The name Riddrie is alleged to be derived from its ancient Gaelic name RADHARAIDH - pronounced RAY-DAH-RAY, so our Heilen' friend tells us - and the meaning is "Arable land not in tillage."

     It forms part of the lands of Provan, and the first mention we can trace is in the year 1562 when, on the 20th of April of that year, a Roman Catholic Cannon of Glasgow granted to his natural son, Thomas Baillie, a feu charter of "All and Haill the lands of Provand, namely Easter and Wester Cowhunchollie, Gartgraig, Bartlinnie, Blarquharne, Jermistoun, Balgray, Hogganfield, Ballornock, Milntoun, Riddrie, Rachesie, Craigend, Garthamlock, Cardowan, Gartsheugh and the wood called Gartwood" for £95 7s. od. Scots per annum. It is interesting to note how, as the years go by, the spelling of place names change.

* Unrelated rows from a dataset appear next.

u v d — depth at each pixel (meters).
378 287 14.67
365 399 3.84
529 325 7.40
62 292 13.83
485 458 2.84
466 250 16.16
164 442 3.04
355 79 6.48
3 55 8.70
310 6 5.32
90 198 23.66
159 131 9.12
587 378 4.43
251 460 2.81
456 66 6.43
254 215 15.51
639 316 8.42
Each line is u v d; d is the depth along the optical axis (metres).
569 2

Queen Mary, by a Charter under the Great Seal, dated 23rd June, 1565, confirmed the feu charter of 1562 by Cannon William to his son, Thomas Baillie; which again was confirmed by King James under the Great Seal, dated 22nd November, 1592.

After the death of the Cannon, Thomas transferred the feu to his brother, William Baillie, President of the College of Justice.

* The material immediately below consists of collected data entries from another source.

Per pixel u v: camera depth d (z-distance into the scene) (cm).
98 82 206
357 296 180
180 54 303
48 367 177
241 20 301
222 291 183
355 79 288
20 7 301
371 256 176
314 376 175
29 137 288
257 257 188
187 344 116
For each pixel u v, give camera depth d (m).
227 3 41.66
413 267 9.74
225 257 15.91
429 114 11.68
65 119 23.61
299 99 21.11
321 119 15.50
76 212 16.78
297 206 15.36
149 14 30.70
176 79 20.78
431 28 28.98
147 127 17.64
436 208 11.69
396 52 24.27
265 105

William Baillie had two sons and one daughter, but as both sons died without issue the estate passed to the daughter Elizabeth, who married Sir Robert Hamilton of Goslington in the Barony and Parish of Stonehouse. The founder of this family was a Sir James Hamilton, Knight, who first appears in an entail of the Hamilton Estate by James, second Lord Hamilton and first Earl of Arran, dated 17th January, 1512

The lands stayed in the possession of the Hamilton family until 3rd September, 1667 when Sir Robert Hamilton of Silvertonhill in the Parish of Hamilton, sold to "William Andersone, proveist, Robert Rae and Johne Andersone, baillies, Johne Walkinshaw, dean of gild, Johne Miller, deacon conveiner and Robert Scot, thesaurer, for themselves in name and behalf of remanent counsell of the said burgh of Glasgow and as representing the whole bodie and comountie of the samen for the soume of one hundredth and sex thousand merks Scots money (or £70,666 13s 4d. Scots, which is equal to £5,888 17s. 9d sterling) all and whole of the lands of Balanerk alias provand containing the particular lands after mentioned, viz. : - The lands of Easter Cunschlie, Wester Cunschlie, Gartgraig, Blairlume, Blairquhairen, Germistoun, Balgray, Hewgonfield, Ballornock, Mylnetoun, Ridderie, Rachesie, Craigend, Garthomlock, Cardowane and Garsheugh"

We do not know if these old city fathers visualised the beautiful housing scheme now built on the lands of Riddrie, but whether or not, the evidently got a very good bargain.

On the 3rd March, 1696, King Charles II, under the Great Seal, granted a Charter confirming to the Provost, Bailies, Dean of Guild, Treasurer and community of Glasgow the lands of Ballenerk or Provand. The Corporation feued the land out to various tenants and in 1723 we find the "lands of Riddrie offered in three portions of 72, 58 , and 30 acres respectively, all the tenants to have the privilege of the Riddrie Well at the Head of the Bean Road"

We have not been able to trace the site of this well.

Let us pass down the years and in 1910 we find the Glasgow Corporation building houses at the lower end of Riddrie. The first blocks were those lying between Dee Street and Gadie Street ; later the Grierson Street block was built behind the first block.

The first tramway car to run out to Riddrie was on 23rd March, 1903, the terminus then being at Lomax Street, and three years later, on 20th May, 1906, the terminus was moved out to Naver Street.

After the 1914 - 1918 war the Corporation started building the present housing scheme, as the houses gradually were occupied, a new community came into being.